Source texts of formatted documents
━━━━

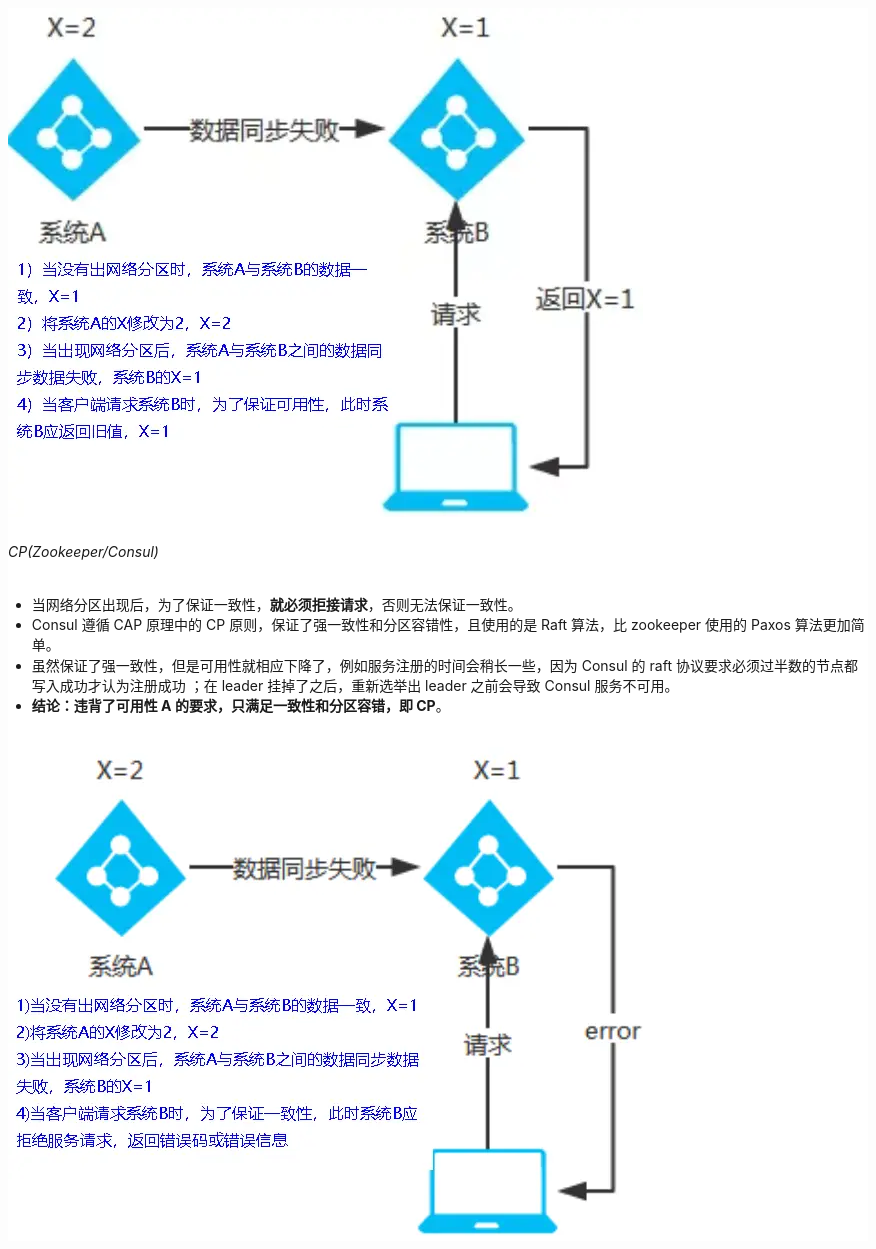 ![AP-Architecture](SpringCloud.assets/AP-Architecture.webp)

###### CP(Zookeeper/Consul)

- 当网络分区出现后，为了保证一致性，**就必须拒接请求**，否则无法保证一致性。
- Consul 遵循 CAP 原理中的 CP 原则，保证了强一致性和分区容错性，且使用的是 Raft 算法，比 zookeeper 使用的 Paxos 算法更加简单。
- 虽然保证了强一致性，但是可用性就相应下降了，例如服务注册的时间会稍长一些，因为 Consul 的 raft 协议要求必须过半数的节点都写入成功才认为注册成功 ；在 leader 挂掉了之后，重新选举出 leader 之前会导致 Consul 服务不可用。
- **结论：违背了可用性 A 的要求，只满足一致性和分区容错，即 CP**。

![CP-Architecture](SpringCloud.assets/CP-Architecture.webp)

━━━━

#### Task objective
When copying the entries above, keep each word as it is and exclude any image.

#### Exercise answer
 ![AP-Architecture](SpringCloud.assets/AP-Architecture.webp)

###### CP(Zookeeper/Consul)

- 当网络分区出现后，为了保证一致性，**就必须拒接请求**，否则无法保证一致性。
- Consul 遵循 CAP 原理中的 CP 原则，保证了强一致性和分区容错性，且使用的是 Raft 算法，比 zookeeper 使用的 Paxos 算法更加简单。
- 虽然保证了强一致性，但是可用性就相应下降了，例如服务注册的时间会稍长一些，因为 Consul 的 raft 协议要求必须过半数的节点都写入成功才认为注册成功 ；在 leader 挂掉了之后，重新选举出 leader 之前会导致 Consul 服务不可用。
- **结论：违背了可用性 A 的要求，只满足一致性和分区容错，即 CP**。

![CP-Architecture](SpringCloud.assets/CP-Architecture.webp)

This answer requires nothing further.